La deuxième partie reprenait largement les partitions du vénéré Haendel tout en introduisant une light music très appréciable pour un samedi soir. Ainsi, nous entendions de l'homme de radio Albert Eric Maschwitz (1901-1969) et du compositeur américain Manning Sherwin (1902-1974), le popular song, A Nightingale Sang in Berkeley Square (1939). Dans le même esprit, The White Cliffs of Dover (1941) de l'Américain Walter Kent (1911-1994), 633 Squadron Theme (1964) du compositeur et chef d'orchestre anglais Ron Goodwin (1925-2003) puis, de Eric Coates (1886-1957), Knightsbridge March from London Suite (1933). Ces musiques dites « légères » ne le sont guère au sens français du terme tant leur profondeur mélodique atteste d'un art que l'on ne trouve, en ce domaine, que dans le monde sonore anglo-saxon. Ici, jamais de vulgarité ni de mièvrerie. Entre-temps, nous avions entendu Kevin Whately lire, avec ardeur, la Scène I de l'Acte III de Henry V (1599) de William Shakespeare (1564-1616) dont l'Angleterre célèbre avec intensité l'anniversaire de la mort, nonobstant toutes les polémiques à propos de la paternité de son œuvre. Le Royal Philharmonic Orchestra avait joué, de l'étrange Frederick Theodore Albert Delius (1862-1934), le poème symphonique On hearing the First Cuckoo in Spring (1912) et le très prenant Nimrod des Enigma Variations (1898/99) de Sir Edward William Elgar (1857-1934). La fin du concert était consacrée à la remarquable trilogie nationale constituée par le Jerusalem (1916) de Parry, le Rule, Britannia ! (1740) de Thomas Augustine Arne (1710-1778) et d'Elgar, Pomp and Circumstance March No. 1 (1901). Seuls les esprits chagrins iront se moquer de tout cela. Laissons-les braire.
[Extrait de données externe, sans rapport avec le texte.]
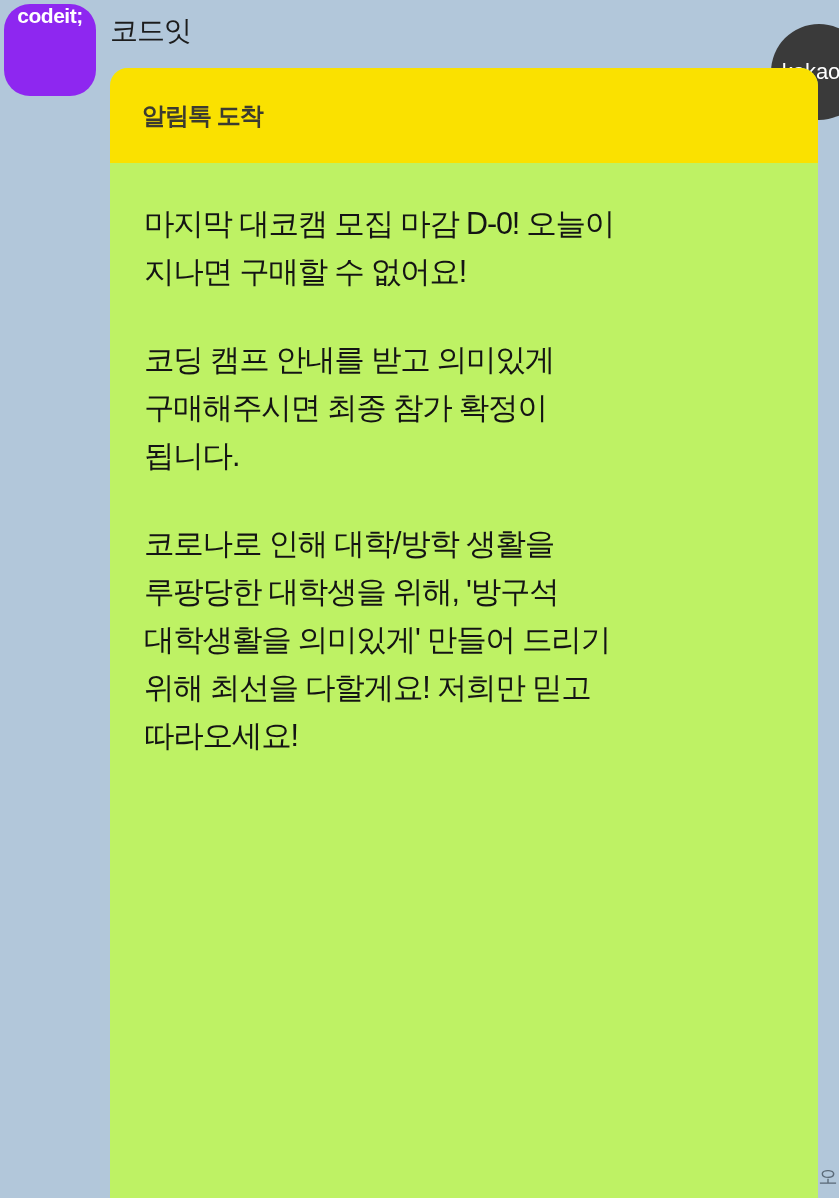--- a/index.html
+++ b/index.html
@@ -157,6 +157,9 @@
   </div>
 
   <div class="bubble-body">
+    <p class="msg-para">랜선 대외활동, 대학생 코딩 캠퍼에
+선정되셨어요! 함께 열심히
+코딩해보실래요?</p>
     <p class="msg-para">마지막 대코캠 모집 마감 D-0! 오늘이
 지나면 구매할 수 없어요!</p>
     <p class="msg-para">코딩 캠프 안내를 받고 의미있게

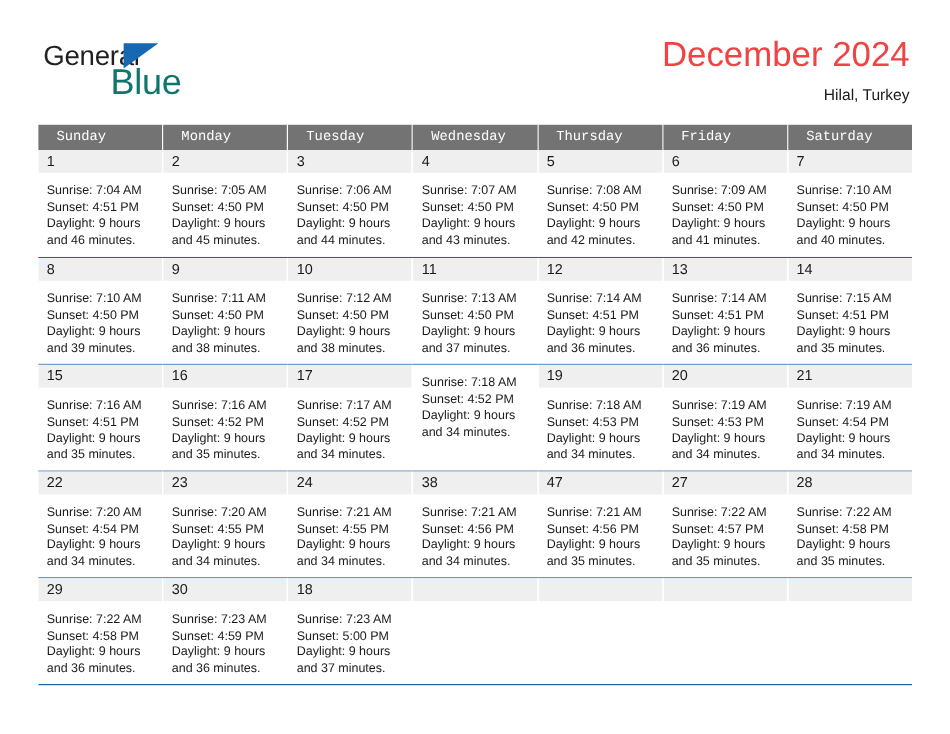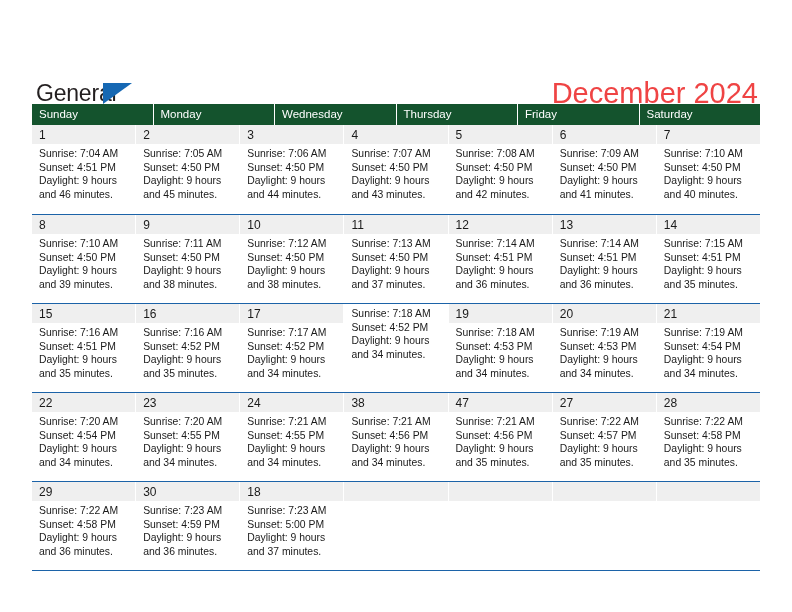--- a/index.html
+++ b/index.html
@@ -29,7 +29,6 @@
     top: 0;
     width: 792px;
     height: 98px;
-    margin-top: 47px;
   }
   .logo {
     position: absolute;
Ce concert a le mérite de revivifier ce qui est « caractéristique », cet adjectif que Parry a exprimé à travers son riche enseignement au Royal College of Music de Londres, situé justement à quelques pas du Royal Albert Hall. Ne nous trompons pas, l'époque victorienne a surmonté, par là même, tout ce qui a pu parfois l'assombrir. Merci infiniment.